====== INPUT FOR THIS TASK ======

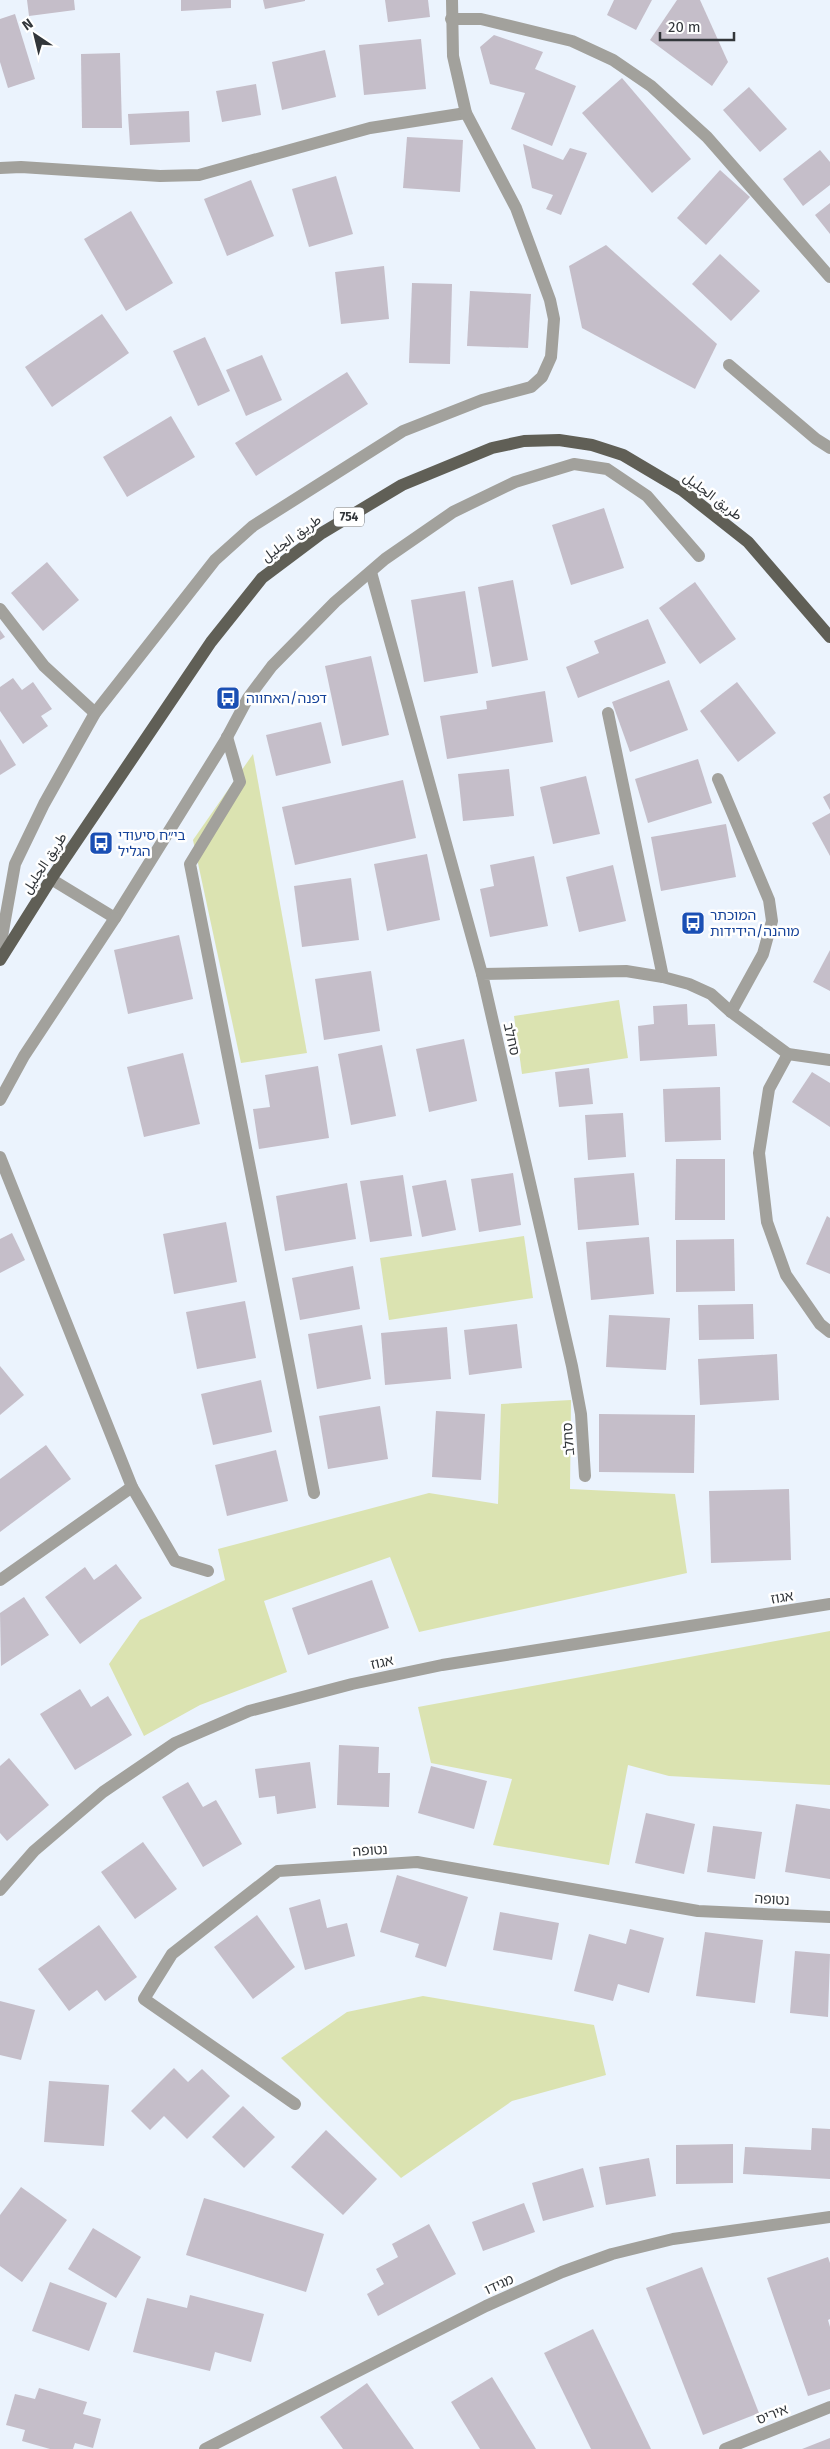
<svg xmlns="http://www.w3.org/2000/svg" width="830" height="2449" viewBox="0 0 830 2449" font-family="'Fira Sans',Vazirmatn,'Noto Sans Hebrew',sans-serif">
<style>
.green{fill:#dbe3b1}
.building{fill:#c5bec9}
.lines{fill:none;stroke-linecap:round;stroke-linejoin:round}
.street{stroke:#a2a19c;stroke-width:12}
.primary{stroke:#605f56;stroke-width:12}
.labels{text-anchor:middle;stroke-width:5;stroke-linejoin:round;paint-order:stroke}
.shield{fill:#fff;stroke:#707275;stroke-width:1}
.shield-label{font-size:12px;font-weight:bold;fill:#32363a}
.street-label{font-size:14px;fill:#32363a;stroke:#fff}
.transit-label{font-size:14px;fill:#164399;stroke:#fff;text-anchor:start}
</style>
<rect width="100%" height="100%" fill="#ebf3fd"/>
<g class="green">
<path d="M253,754L307,1053L241,1063L193,840Z"/>
<path d="M619,1000L628,1058L522,1074L514,1016Z"/>
<path d="M524,1236L533,1298L389,1320L380,1258Z"/>
<path d="M571,1400L570,1489L675,1494L687,1573L419,1632L390,1557L264,1601L287,1672L200,1705L144,1736L109,1664L140,1620L225,1580L218,1549L429,1493L498,1504L501,1404Z"/>
<path d="M830,1631V1785L669,1776L628,1765L609,1865L493,1845L512,1779L431,1763L418,1707Z"/>
<path d="M423,1996L594,2025L606,2075L512,2101L401,2178L281,2058L347,2012Z"/>
</g>
<g class="building">
<path d="M27,0H74L75,10L29,16Z"/>
<path d="M181,0H231V8L181,11Z"/>
<path d="M263,0H305V1L265,9Z"/>
<path d="M385,0H428L430,17L388,22Z"/>
<path d="M614,0H652L636,30L607,15Z"/>
<path d="M677,0H700L728,62L712,86L650,40Z"/>
<path d="M15,14L35,79L8,88L0,62V19Z"/>
<path d="M494,35L543,52L535,69L576,86L552,146L511,129L525,93L490,84L480,47Z"/>
<path d="M421,39L426,89L364,95L359,45Z"/>
<path d="M325,50L336,97L282,110L272,62Z"/>
<path d="M120,53L122,128H82L81,54Z"/>
<path d="M622,78L691,159L652,193L582,113Z"/>
<path d="M256,84L261,115L222,122L216,91Z"/>
<path d="M749,87L787,129L760,152L723,110Z"/>
<path d="M189,111L190,142L130,145L128,114Z"/>
<path d="M407,137L463,140L460,192L403,188Z"/>
<path d="M523,144L563,160L570,148L587,153L561,215L546,209L553,195L532,188Z"/>
<path d="M820,150L830,162V185L803,206L783,179Z"/>
<path d="M720,170L750,197L706,245L677,218Z"/>
<path d="M336,176L353,234L309,247L292,189Z"/>
<path d="M251,180L274,236L227,256L204,199Z"/>
<path d="M830,203V234L815,215Z"/>
<path d="M131,211L173,283L126,311L84,239Z"/>
<path d="M606,245L717,344L695,389L582,328L569,266Z"/>
<path d="M720,254L760,291L731,321L692,284Z"/>
<path d="M384,266L389,319L341,324L335,272Z"/>
<path d="M412,283L452,284L450,364L409,363Z"/>
<path d="M470,291L531,294L528,348L467,346Z"/>
<path d="M102,314L129,353L52,407L25,367Z"/>
<path d="M205,337L230,391L198,406L173,351Z"/>
<path d="M262,355L282,400L246,416L226,370Z"/>
<path d="M347,372L368,404L256,476L235,443Z"/>
<path d="M171,416L195,457L127,497L103,457Z"/>
<path d="M604,508L624,568L571,585L552,525Z"/>
<path d="M47,562L79,600L43,631L11,593Z"/>
<path d="M513,580L528,660L492,667L478,587Z"/>
<path d="M695,582L736,639L700,664L659,608Z"/>
<path d="M465,591L478,673L424,682L411,600Z"/>
<path d="M648,619L666,663L578,698L566,667L599,653L594,641Z"/>
<path d="M0,630L5,637L0,640Z"/>
<path d="M371,656L389,735L342,746L325,666Z"/>
<path d="M13,678L22,690L33,682L52,709L41,716L48,726L23,744L0,711V687Z"/>
<path d="M669,680L688,730L630,752L612,702Z"/>
<path d="M737,682L776,733L738,762L700,711Z"/>
<path d="M545,691L553,742L447,759L440,716L487,709L486,701Z"/>
<path d="M321,722L331,763L276,776L266,735Z"/>
<path d="M0,739L16,765L0,775Z"/>
<path d="M698,759L712,803L648,823L635,779Z"/>
<path d="M509,769L514,816L463,821L458,774Z"/>
<path d="M586,776L600,834L553,844L540,787Z"/>
<path d="M403,780L416,838L295,865L282,807Z"/>
<path d="M830,793V810L823,797Z"/>
<path d="M830,813V856L812,823Z"/>
<path d="M726,824L736,877L661,891L651,837Z"/>
<path d="M427,854L440,920L387,931L374,864Z"/>
<path d="M534,856L548,926L490,937L480,889L494,886L490,865Z"/>
<path d="M613,865L626,921L579,932L566,877Z"/>
<path d="M351,878L359,940L302,947L294,886Z"/>
<path d="M179,935L193,999L128,1014L114,950Z"/>
<path d="M830,950V991L813,982Z"/>
<path d="M371,971L380,1031L324,1040L315,979Z"/>
<path d="M687,1004L688,1025L715,1024L717,1056L640,1061L638,1026L654,1024L653,1006Z"/>
<path d="M464,1039L477,1101L429,1112L416,1049Z"/>
<path d="M382,1045L396,1116L351,1125L338,1054Z"/>
<path d="M183,1053L200,1124L144,1137L127,1067Z"/>
<path d="M318,1066L329,1138L259,1149L253,1109L270,1107L265,1075Z"/>
<path d="M589,1068L593,1104L559,1107L555,1072Z"/>
<path d="M812,1072L830,1083V1127L792,1102Z"/>
<path d="M720,1087L721,1140L665,1142L663,1089Z"/>
<path d="M623,1113L626,1157L588,1160L585,1115Z"/>
<path d="M676,1159H725V1220H675Z"/>
<path d="M513,1173L521,1225L479,1232L471,1179Z"/>
<path d="M634,1173L639,1225L578,1230L574,1178Z"/>
<path d="M403,1175L412,1236L370,1242L360,1181Z"/>
<path d="M446,1180L456,1230L422,1237L412,1186Z"/>
<path d="M347,1183L356,1239L285,1251L276,1196Z"/>
<path d="M827,1216L830,1218V1274L806,1264Z"/>
<path d="M226,1222L237,1282L174,1294L163,1234Z"/>
<path d="M12,1233L25,1260L0,1273V1239Z"/>
<path d="M649,1237L654,1294L591,1300L586,1242Z"/>
<path d="M734,1239L735,1291L676,1292V1240Z"/>
<path d="M353,1266L360,1309L300,1320L292,1278Z"/>
<path d="M245,1301L256,1358L197,1369L186,1312Z"/>
<path d="M753,1304L754,1339L699,1340L698,1305Z"/>
<path d="M609,1315L670,1318L666,1370L606,1367Z"/>
<path d="M517,1324L522,1368L469,1375L464,1330Z"/>
<path d="M362,1325L371,1379L317,1389L308,1334Z"/>
<path d="M447,1327L451,1379L385,1385L381,1333Z"/>
<path d="M777,1354L779,1400L700,1405L698,1359Z"/>
<path d="M0,1366L24,1395L0,1415Z"/>
<path d="M261,1380L272,1432L213,1445L201,1394Z"/>
<path d="M380,1406L388,1459L328,1469L319,1416Z"/>
<path d="M436,1411L485,1414L481,1480L432,1477Z"/>
<path d="M599,1414L695,1415L694,1473L599,1472Z"/>
<path d="M46,1445L71,1479L0,1532V1479Z"/>
<path d="M276,1450L288,1501L227,1516L215,1465Z"/>
<path d="M789,1489L791,1560L711,1563L709,1491Z"/>
<path d="M116,1564L142,1598L80,1644L45,1597L85,1567L94,1580Z"/>
<path d="M372,1580L389,1628L308,1655L292,1608Z"/>
<path d="M24,1597L49,1635L1,1666L0,1613Z"/>
<path d="M80,1689L91,1707L108,1696L132,1735L75,1770L40,1714Z"/>
<path d="M339,1745L379,1747L378,1773H390L389,1807L337,1805Z"/>
<path d="M9,1758L49,1805L7,1841L0,1833V1766Z"/>
<path d="M310,1762L316,1808L277,1814L275,1796L259,1798L255,1769Z"/>
<path d="M431,1766L487,1781L474,1829L418,1813Z"/>
<path d="M188,1782L203,1807L216,1800L242,1844L203,1867L162,1797Z"/>
<path d="M796,1804L830,1809V1879L785,1872Z"/>
<path d="M646,1813L695,1824L684,1874L635,1863Z"/>
<path d="M713,1826L762,1832L755,1879L707,1872Z"/>
<path d="M143,1842L177,1889L135,1919L101,1872Z"/>
<path d="M397,1875L468,1897L446,1967L415,1957L419,1944L380,1932Z"/>
<path d="M320,1899L327,1928L347,1923L355,1956L305,1970L289,1908Z"/>
<path d="M500,1912L559,1923L552,1960L493,1950Z"/>
<path d="M257,1915L295,1967L253,1999L214,1947Z"/>
<path d="M99,1925L137,1977L105,2001L97,1990L69,2011L38,1969Z"/>
<path d="M630,1929L664,1938L649,1993L618,1984L613,2001L574,1991L589,1934L626,1944Z"/>
<path d="M705,1932L763,1940L755,2003L696,1996Z"/>
<path d="M795,1951L830,1954L828,2017L790,2013Z"/>
<path d="M0,2001L35,2010L21,2060L0,2055Z"/>
<path d="M174,2068L188,2082L202,2069L230,2096L187,2139L164,2116L150,2130L131,2111Z"/>
<path d="M49,2081L109,2085L104,2146L44,2142Z"/>
<path d="M243,2106L275,2137L244,2168L212,2137Z"/>
<path d="M812,2128L830,2129V2179L743,2174L745,2147L811,2150Z"/>
<path d="M326,2130L377,2179L343,2215L291,2167Z"/>
<path d="M733,2144V2183L676,2184V2145Z"/>
<path d="M649,2158L656,2196L606,2205L599,2167Z"/>
<path d="M583,2168L594,2207L543,2221L532,2183Z"/>
<path d="M21,2187L67,2220L22,2282L0,2266V2215Z"/>
<path d="M204,2198L324,2234L306,2292L186,2255Z"/>
<path d="M524,2203L535,2232L483,2251L472,2222Z"/>
<path d="M429,2224L456,2274L378,2316L367,2294L384,2284L376,2269L398,2257L392,2244Z"/>
<path d="M93,2228L141,2257L116,2298L68,2269Z"/>
<path d="M828,2257L830,2263V2319L828,2320L830,2327V2389L808,2396L767,2278Z"/>
<path d="M702,2267L759,2413L703,2435L646,2288Z"/>
<path d="M50,2282L107,2303L89,2351L32,2331Z"/>
<path d="M190,2295L264,2314L251,2362L215,2352L210,2371L133,2352L147,2298L187,2308Z"/>
<path d="M593,2329L651,2449H591L544,2353Z"/>
<path d="M492,2377L536,2449H480L451,2402Z"/>
<path d="M367,2383L414,2449H343L320,2417Z"/>
<path d="M39,2388L87,2402L83,2414L101,2419L93,2448L75,2443L73,2449H50L22,2441L25,2430L6,2425L15,2394L35,2399Z"/>
<path d="M830,2438V2449H802Z"/>
</g>
<g class="lines">
<g class="street">
<path d="M451,19H481L572,41L613,60L651,86L707,137L830,277"/>
<path d="M0,168L21,167L160,176L199,175L370,128L466,113"/>
<path d="M729,365L816,439L830,448"/>
<path d="M371,572L482,974"/>
<path d="M0,609L44,666L95,713"/>
<path d="M608,713L663,977"/>
<path d="M227,737L240,782L190,864L314,1493"/>
<path d="M718,779L769,900L772,921L763,954L731,1012"/>
<path d="M51,879L115,918L225,741L248,698L272,666L335,602L385,559L453,512L515,482L574,464L607,469L647,496L699,556"/>
<path d="M0,948L15,864L44,804L95,713L215,560L253,526L403,431L482,400L531,387L542,377L551,357L554,319L550,300L516,208L466,113L453,56L452,0"/>
<path d="M788,1054L769,1089L759,1153L767,1222L786,1275L820,1324L830,1332"/>
<path d="M0,1100L24,1056L115,918"/>
<path d="M0,1157L132,1487L175,1561L208,1571"/>
<path d="M585,1476L581,1414L572,1366L482,974L626,971L663,977L689,984L711,994L731,1012L788,1054L830,1060"/>
<path d="M0,1580L132,1487"/>
<path d="M0,1890L34,1851L103,1792L175,1743L249,1711L352,1684L442,1665L830,1604"/>
<path d="M295,2104L144,1999L172,1954L278,1871L417,1862L698,1911L830,1917"/>
<path d="M205,2449L486,2306L562,2272L612,2254L673,2239L830,2217"/>
<path d="M725,2449L830,2407"/>
</g>
<path class="primary" d="M0,960L51,879L211,642L262,578L322,533L402,485L492,448L524,441L559,440L592,445L623,455L682,490L748,542L830,637"/>
</g>
<defs>
<g id="bus-square" transform="scale(1.25)"><rect x="-9" y="-9" width="18" height="18" rx="4" fill="#1a4fb4" stroke="#fff"/><path d="M-5-6H5V4H4V6H2V4H-2V6H-4V4H-5ZM-3.5-4V0h7V-4ZM-3.5 1.2v1.5H-2V1.2ZM2 1.2v1.5H3.5V1.2Z" fill="#fff"/></g>
</defs>
<g fill-rule="evenodd">
<use href="#bus-square" x="228" y="698"/>
<use href="#bus-square" x="101" y="843"/>
<use href="#bus-square" x="693" y="923"/>
</g>
<g class="labels">
<rect class="shield" x="334" y="507.5" width="30" height="19" rx="4"/>
<g class="shield-label">
<text x="349" y="521">754</text>
</g>
<g class="street-label">
<text transform="translate(713 496) rotate(37)" y="5">طريق الجليل</text>
<text transform="translate(291 538) rotate(-36)" y="5">طريق الجليل</text>
<text transform="translate(44 863) rotate(-57)" y="5">طريق الجليل</text>
<text transform="translate(512 1039) rotate(77)" y="5">סחלב</text>
<text transform="translate(568 1439) rotate(-94)" y="5">סחלב</text>
<text transform="translate(782 1597) rotate(-9)" y="5">אגוז</text>
<text transform="translate(382 1662) rotate(-12)" y="5">אגוז</text>
<text transform="translate(370 1850) rotate(-4)" y="5">נטופה</text>
<text transform="translate(772 1899) rotate(3)" y="5">נטופה</text>
<text transform="translate(499 2284) rotate(-24)" y="5">מגידו</text>
<text transform="translate(772 2414) rotate(-21)" y="5">איריס</text>
</g>
<g class="transit-label">
<text x="246" y="703">דפנה/האחווה</text>
<text x="118" y="840">בי״ח סיעודי<tspan x="118" dy="16">הגליל</tspan></text>
<text x="710" y="920">המוכתר<tspan x="710" dy="16">מוהנה/הידידות</tspan></text>
</g>
</g>
<g transform="translate(35 35) rotate(325)" stroke="#ffffff" stroke-width="4" paint-order="stroke">
<path d="M0-4L9 19L0 12L-9 19Z" fill="#32363a"/>
<text y="-8" font-size="14" font-weight="bold" text-anchor="middle" fill="#32363a">N</text>
</g>
<path d="M660 32v8h74v-8" fill="none" stroke="#32363a" stroke-width="2.5"/>
<text x="668" y="32" font-size="15" fill="#32363a" stroke="#ffffff" stroke-width="4" paint-order="stroke">20 m</text>
</svg>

======

* WHAT IS EXPECTED
Which of the lines above carry the string "bold"? Pick them out and copy them.

* OUTPUT FOR THIS TASK
.shield-label{font-size:12px;font-weight:bold;fill:#32363a}
<text y="-8" font-size="14" font-weight="bold" text-anchor="middle" fill="#32363a">N</text>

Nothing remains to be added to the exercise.